¿Renunciar a su espíritu?
Fíjense en las notables palabras que nuestro Señor dijo cuando murió. Leímos: «Cuando clamó a gran voz, dijo: Padre, en tus manos encomiendo mi espíritu, y habiendo dicho esto, entregó el espíritu» (Lucas 23:46). Hay una profundidad de significado, sin duda, en estas palabras que no podemos entender. Había algo misterioso en la muerte de nuestro Señor, que la hacía diferente a la muerte de cualquier hombre.
Quien dijo las palabras antes que nosotros, debemos recordar cuidadosamente, era Dios y también hombre. Su naturaleza divina y humana estaban inseparablemente unidas. Su naturaleza divina, por supuesto, no podía morir. Él mismo dijo, «Doy mi vida para poder tomarla de nuevo. Ningún hombre me la quita, pero yo la doy por mí mismo.
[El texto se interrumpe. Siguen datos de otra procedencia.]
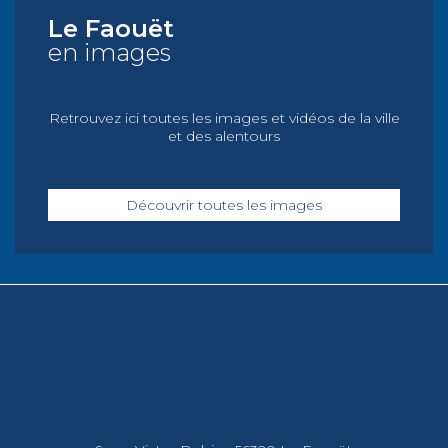
Le Faouët
en images
Retrouvez ici toutes les images et vidéos de la ville
et des alentours
Découvrir toutes les images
Tengo el poder de darla, y tengo el poder de volver a tomarla» (Juan 10:17-18).
Cristo murió, no como morimos nosotros cuando llega nuestra hora – no porque se viera obligado y no pudiera evitar morir – sino voluntariamente y por su propia voluntad.
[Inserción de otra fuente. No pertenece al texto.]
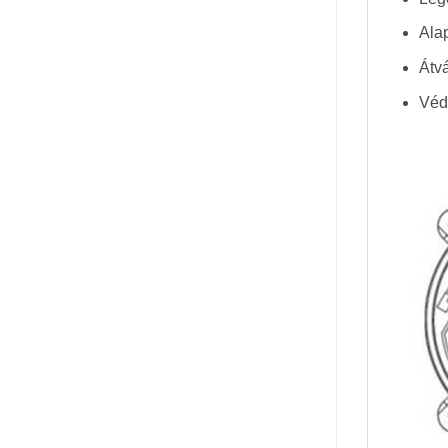
Alap
Átvá
Véd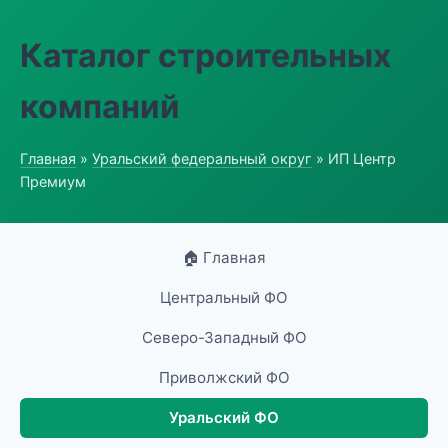
Каталог строительных
компаний
Главная
»
Уральский федеральный округ
» ИП Центр
Премиум
🏠 Главная
Центральный ФО
Северо-Западный ФО
Приволжский ФО
Уральский ФО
Hay un sentido, sin embargo, en el que las palabras de nuestro Señor proporcionan una lección a todos los verdaderos seguidores de Cristo. Nos muestran la manera en que la muerte debe ser enfrentada por todos los hijos de Dios.
Nos dan un ejemplo que todo creyente debería esforzarse por seguir. Como nuestro Maestro, no debemos tener miedo de enfrentarnos al rey de los terrores (es decir, la muerte). Debemos considerarlo como un enemigo vencido, cuyo aguijón ha sido quitado por la muerte de Cristo. Debemos pensar en él como un enemigo que puede dañar el cuerpo por un tiempo, pero después de eso no puede hacer nada más. Debemos esperar su llegada con calma y paciencia, y creer que cuando la carne falle, nuestra alma estará en buen estado.
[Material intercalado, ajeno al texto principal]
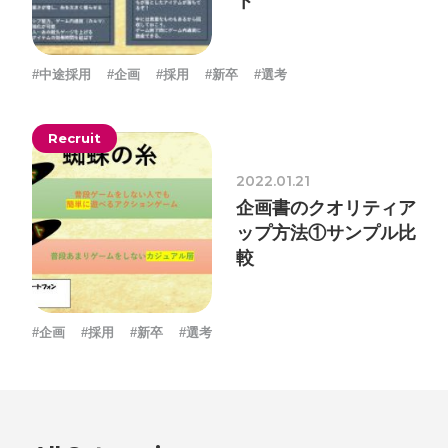
ト
ォン国勢調査
#ソーシャルゲーム・ソシャゲ
#チケットレ
ストラン
#デザイナー
#プランナー
#プログラマー
#プ
#中途採用
#企画
#採用
#新卒
#選考
ログラム愛
#ゆるめの日常
#中途採用
#事業内容
#事業
実績
#事業紹介
#仕事紹介
#企業理念
#企画
#休業
VIEW MORE
Recruit
日
#会社行事
#会社説明会
#何もわからん
#健康企業宣
2022.01.21
言
#健康優良法人
#入社式
#内定
#制作進行・ゲーム
企画書のクオリティア
PM
#制作進行・進行管理・ゲームPM
#勉強会
#受託
#
ップ方法①サンプル比
株式会社シフォン
較
受託事業
#完全に理解した
#就活
#就活ちゃんねる
#年
〒101-0047
末年始
#採用
#採用向け
#新卒
#新卒採用
#歓迎会
東京都千代田区内神田2-12-5 内山ビル 3F
GoogleMaps
#看板
#研修
#社員紹介
#社長
#社長インタビュー
#
#企画
#採用
#新卒
#選考
福利厚生
#第3の賃上げ
#総務人事
#自社プロジェクト・
サービス
#行事
#選考
#面接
Esta fue la mente de Esteban al morir: «Señor Jesús», dijo, «recibe mi espíritu». Esta era la mente de Pablo cuando se acercaba el momento de su partida. Dice: «Sé a quién he creído, y estoy seguro de que es capaz de guardar lo que le he encomendado para aquel día» (Hechos 7:59; 2 Timoteo 1:12). felices los que tienen un final así!